Leonardo da Vinci’den Sultan Bayezide;

Ben kulunuz, efendimizin Galata’dan İstanbul’a bir köprü kurdurmak için teşebbüse geçtiklerini işittim. Lakin bu işe ehil bir kimse bulamadıklarını öğrendim. Bu işten anlayan kulunuz, arzularınızı gerçekleştirebilir. Köprü, yüksek bir kemer üzerine kurulacaktır. Fakat bu kadar yüksek kemerli bir köprü üzerinden kimsenin geçmek cesaretini gösteremeyeceğini düşündüğüm için kenarlarını tahta parmaklıklarla örteceğim. Kemeri, o kadar yüksek tasarlamamın sebebi, altından yelkenlilerin rahatça geçebilmeleri içindir.

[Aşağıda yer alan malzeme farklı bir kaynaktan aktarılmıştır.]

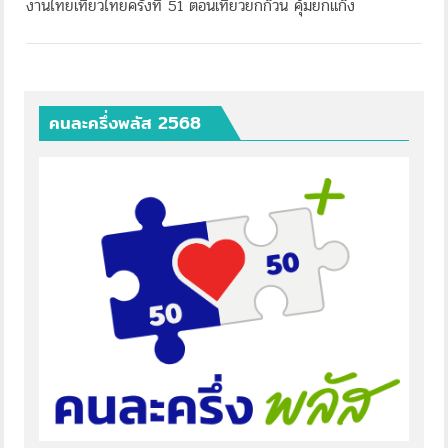
งานไทยเที่ยวไทยครัังที่ 51 ตอนเที่ยวยกก๊วน คุ้มยกแก๊ง
คนละครึ่งพลัส 2568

Efendimiz Hazretleri irade buyururlarsa, Anadolu sahiline kadar uzayacak, gerektiğinde açılır kapanır bir köprü dahi inşa edebilirim. Burada su daima hareket halinde olduğundan kenarların aşınmaması için bir çare düşündüm. Bununla su akıntısı dirsek ve kenarlara zarar vermeyecektir. İnşallah sultan hazretleri, bu aciz kulunun sözlerine inancını bağışlar da onu her zaman hizmetlerinde görmeyi arzular ve cevap vermek lütuflarını esirgemezler.”

Da Vinci’nin Haliç’e köprü projesi Osmanlı’da hayat bulmamış ve 2001 yılında Norveç’in Oslo kentinde hayat bulmuş.